By Jonathan Ward
We left the hillside of Tsendiap around 1:30 in the afternoon, down clay steps carved out of the hillside and into Papua New Guinea’s Sepik rain forest. All afternoon we hiked up, climbed down, and forded streams.
Going through the rain forest with one-hundred percent humidity, malaria-carrying mosquitoes, and shoe-stealing bogs, this trail is not for the faint of heart. We continued hiking and came upon a village when the sun started setting, our guides explained that this was where we would sleep. The village had built a house for the people of Tumbugi, for when they hiked to Tsendiap. The next morning came with fresh mountain air, a treat after living in town.
After a quick breakfast of roasted sweet potato, we left for our final destination. Due to a heavy rain shower the night before, the trail was very muddy, and after just a couple minutes of hiking my pant legs were covered in mud and my boots were five pounds heavier. We crossed many more streams today and even a wide river. We came upon the river sometime in the afternoon. It was way too big to ford, but our guides brought over two one-man rafts that were frequently used in crossing. After an hour and many trips, the last raft came across, and we reached Tumbugi after just forty-minutes of hiking.

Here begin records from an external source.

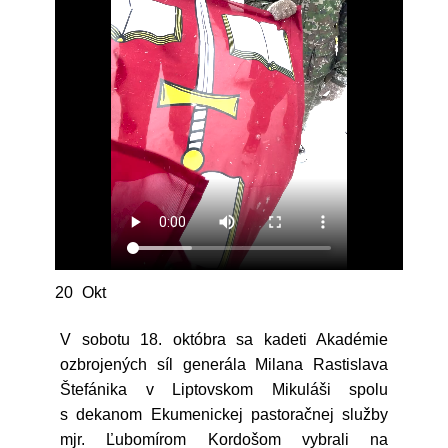
20
Okt
V sobotu 18. októbra sa kadeti Akadémie
ozbrojených síl generála Milana Rastislava
Štefánika v Liptovskom Mikuláši spolu
s dekanom Ekumenickej pastoračnej služby
mjr. Ľubomírom Kordošom vybrali na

The village welcomed us with singing and dancing much like in Tsendiap. Then they led us to the village meeting place where the village chief or elder gave us a welcoming speech and refreshing coconut water straight out of a coconut. And after our special welcome we were shown our house, a true PNG house not influenced by modern technology. It is a square house on stilts with woven bamboo walls and floor. The roof is made from thatch, that needs to be replaced every six months. And believe it or not this house is all held together with rope.
In the remote areas no jobs or stores are available, so you will rarely find store bought food, and locals eat only what they can grow and hunt. During my stay I was served lots of greens, fruit like papaya, pineapple, and bananas, fish from the river were crossed, eggs, rice they grew themselves, taro, kaukau, pig, and other foods. They also eat birds, snakes, and eels when they can get them.
The purpose of our trip was to evaluate an airstrip that was being built by the village. I went with an organization named Rural Airstrip Agency or RAA, created by MAF to build rural airstrips and maintain the Those already built. RAA had come once or twice before to supply tools and measurements for the airstrip. We went to check the progress, and they had cleared, leveled, and compacted over seven hundred yards by hand in six months! And right now, they are sowing grass to finish the airstrip.
This airstrip will mean a lot to Tumbugi and to all the surrounding villages. It will bring medical help for routine check-ups and emergency medical flights. It will also provide easier transportation and all kinds of supplies too difficult to carry through the jungle paths.
When my stay came to an end the whole village lined up to say goodbye and to shake my hand. One of the village elders gave each of our team a gift and told us that we were welcome anytime. During my stay I saw how people can be happy with the simple things in life, and that relationships are what really matter. I got to see firsthand what it is like for a people only now being touched by the modern world.